[ad_1]
The week had not started particularly well for Brazilian President Jair Bolsonaro. Shortly after Bolsonaro’s close ally Donald Trump was defeated in the US elections, prosecutors in Rio de Janeiro indicted one of his sons. A little later, some of the top Brazilian military officials complained about his poor tone of voice compared to Trump’s elected successor, Joe Biden. If you are speechless, you have to use gunpowder, Bolsonaro had threatened, because he understood Biden’s demand for better protection of the Amazon as an interference with its sovereignty.
As if all that wasn’t enough, this week I had a special joke in store. When thousands of Brazilian municipalities elected new mayors last Sunday, the candidates supported by Bolsonaro played almost no role at the national level. In major cities like São Paulo or Belo Horizonte, they didn’t even make it to the second round. In Rio de Janeiro, evangelical incumbent Marcelo Crivella succeeded, but his chances of four more years in office are extremely slim.

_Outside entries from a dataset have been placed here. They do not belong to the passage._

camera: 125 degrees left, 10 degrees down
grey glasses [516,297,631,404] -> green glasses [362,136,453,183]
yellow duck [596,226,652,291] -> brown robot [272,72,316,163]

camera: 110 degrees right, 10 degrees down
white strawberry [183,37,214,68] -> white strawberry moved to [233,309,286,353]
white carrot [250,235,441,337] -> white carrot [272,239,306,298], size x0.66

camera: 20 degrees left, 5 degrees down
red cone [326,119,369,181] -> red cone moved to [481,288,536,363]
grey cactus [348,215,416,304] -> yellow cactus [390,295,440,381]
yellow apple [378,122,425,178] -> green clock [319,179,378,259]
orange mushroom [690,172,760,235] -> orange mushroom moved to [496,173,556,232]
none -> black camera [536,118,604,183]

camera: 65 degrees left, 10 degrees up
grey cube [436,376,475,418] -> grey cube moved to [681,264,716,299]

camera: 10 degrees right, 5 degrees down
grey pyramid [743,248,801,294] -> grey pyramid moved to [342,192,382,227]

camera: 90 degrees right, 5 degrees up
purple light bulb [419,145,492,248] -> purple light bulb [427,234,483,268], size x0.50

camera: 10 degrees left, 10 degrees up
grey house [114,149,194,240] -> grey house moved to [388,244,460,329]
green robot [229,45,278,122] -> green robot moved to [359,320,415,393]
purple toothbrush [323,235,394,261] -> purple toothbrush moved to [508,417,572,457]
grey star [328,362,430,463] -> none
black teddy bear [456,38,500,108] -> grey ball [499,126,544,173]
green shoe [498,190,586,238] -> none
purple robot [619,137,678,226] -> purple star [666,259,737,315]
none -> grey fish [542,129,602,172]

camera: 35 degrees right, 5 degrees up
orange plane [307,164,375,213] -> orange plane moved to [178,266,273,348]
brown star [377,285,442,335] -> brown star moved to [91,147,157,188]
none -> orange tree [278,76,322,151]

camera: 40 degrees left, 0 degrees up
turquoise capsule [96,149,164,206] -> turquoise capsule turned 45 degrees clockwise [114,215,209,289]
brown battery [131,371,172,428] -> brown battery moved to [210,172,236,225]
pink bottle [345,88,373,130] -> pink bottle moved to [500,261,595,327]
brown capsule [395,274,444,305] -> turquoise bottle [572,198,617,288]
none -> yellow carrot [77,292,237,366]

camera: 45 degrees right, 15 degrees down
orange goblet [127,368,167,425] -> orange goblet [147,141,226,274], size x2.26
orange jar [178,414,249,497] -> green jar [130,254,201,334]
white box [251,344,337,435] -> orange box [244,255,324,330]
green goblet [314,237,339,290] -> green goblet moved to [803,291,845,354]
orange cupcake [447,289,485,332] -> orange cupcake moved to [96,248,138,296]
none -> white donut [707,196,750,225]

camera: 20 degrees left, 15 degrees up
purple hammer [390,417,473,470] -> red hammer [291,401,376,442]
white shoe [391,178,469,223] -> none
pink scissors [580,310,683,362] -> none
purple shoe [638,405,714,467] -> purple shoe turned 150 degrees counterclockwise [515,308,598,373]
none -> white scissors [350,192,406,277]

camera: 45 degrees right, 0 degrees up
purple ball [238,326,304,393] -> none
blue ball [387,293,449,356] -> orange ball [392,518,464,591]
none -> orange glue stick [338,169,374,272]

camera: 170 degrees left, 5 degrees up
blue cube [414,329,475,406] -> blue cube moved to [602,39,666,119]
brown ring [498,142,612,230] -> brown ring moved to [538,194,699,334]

This is surprising to the extent that Bolsonaro’s name carried a different weight two years ago. In 2018, the year of the presidential election, countless previously unknown politicians were elected to parliament, the Senate, or the governor in its wake. Foreigners who came from the military, the police or the judiciary and whose most important and often unique trump card at the time was the support of Bolsonaro.
The demystification of the president
So this is the message that comes from these elections, despite all the local peculiarities: Bolsonaro has lost his splendor. None of the 78 city council candidates who ran nationally with the borrowed last name Bolsonaro managed to win a seat. It seems that the demystification of the man that many of his followers call “myth” has begun in recent months. The question is whether this is the beginning of its decline.
The politicians who won this election belong essentially to the great ideological parties of the center. There are men like
Bolsonaro had initially downplayed the epidemic as a “minor flu.” This is now taking its toll: more than 165,000 people have died from the disease. In some parts of the country, the number of infections is rising again dramatically and many intensive care units are busy. Still, those who followed the advice of epidemiologists and scientists, Bolsonaro denigrated just days before the election as a “fag.”
Now Bolsonaro shows his true colors
When the pandemic peaked in Brazil six months ago, Bolsonaro ordered his finance minister to provide financial aid to the poor; this is how it became popular with the lower classes. If a second Corona wave develops strongly, the coffers will be empty; the government would have to raise funds to finance new aid. That would put pressure on the already over-indebted national budget and cause the already weakened national currency, the real, to fall further. Therefore, many poor Brazilians are wary of Bolsonaro’s promises to maintain financial injections in the event of a second corona wave.
Bolsonaro has no answers to these problems. The man who appeared in the electoral campaign two years ago as an outsider who, like Don Quixote, fights against a corrupt clique of traditional politicians, now shows his true colors: he entered into an alliance with members of “Centrão”, a political group that He’s known for his opportunism and greed, so he wants to protect himself against potential impeachment.
He fired his Minister of Justice, Sérgio Moro, who as a judge accused numerous politicians of corruption and was admired and celebrated by many Brazilians, because he refused to give Bolsonaro an exclusive view of the investigations against his children, who are involved in various corruption scandals. One of the key figures in the trial of his eldest son hid for months in the home of a lawyer who worked for the Bolsonaro clan.
Bolsonaro also underestimated the sensitivity of his compatriots to the consequences of climate change and the Amazon fires. The ruthless exploitation and destruction of the rainforest and natural paradises like the Pantanal wounds the hearts of many Brazilians. They see part of their national identity in the Amazon.
Bolsonaro fears losing image of Trump
But the hardest blow for Bolsonaro is the defeat of his idol Donald Trump in the United States. His foreign policy was based on the Washington model. While Trump dominated international politics, little was noticed. Now he’s suddenly alone internationally. His foreign minister, who is driven by crude anti-communism, seems to have run out of time.
Therefore, Bolsonaro’s allies fear that Trump’s loser image could rub off on Bolsonaro. They see a first hint of it in the disastrous results of the local elections. The president casts aside such concerns, reacts like his great role model in Washington: On election night he vaguely praised the fraud.
One mishap was helpful: After hackers attacked the Supreme Electoral Court website, the count was delayed. His supporters immediately cast doubt on the reliability of the electronic ballot box on social media.
Now he is asking to vote again on paper and pencil.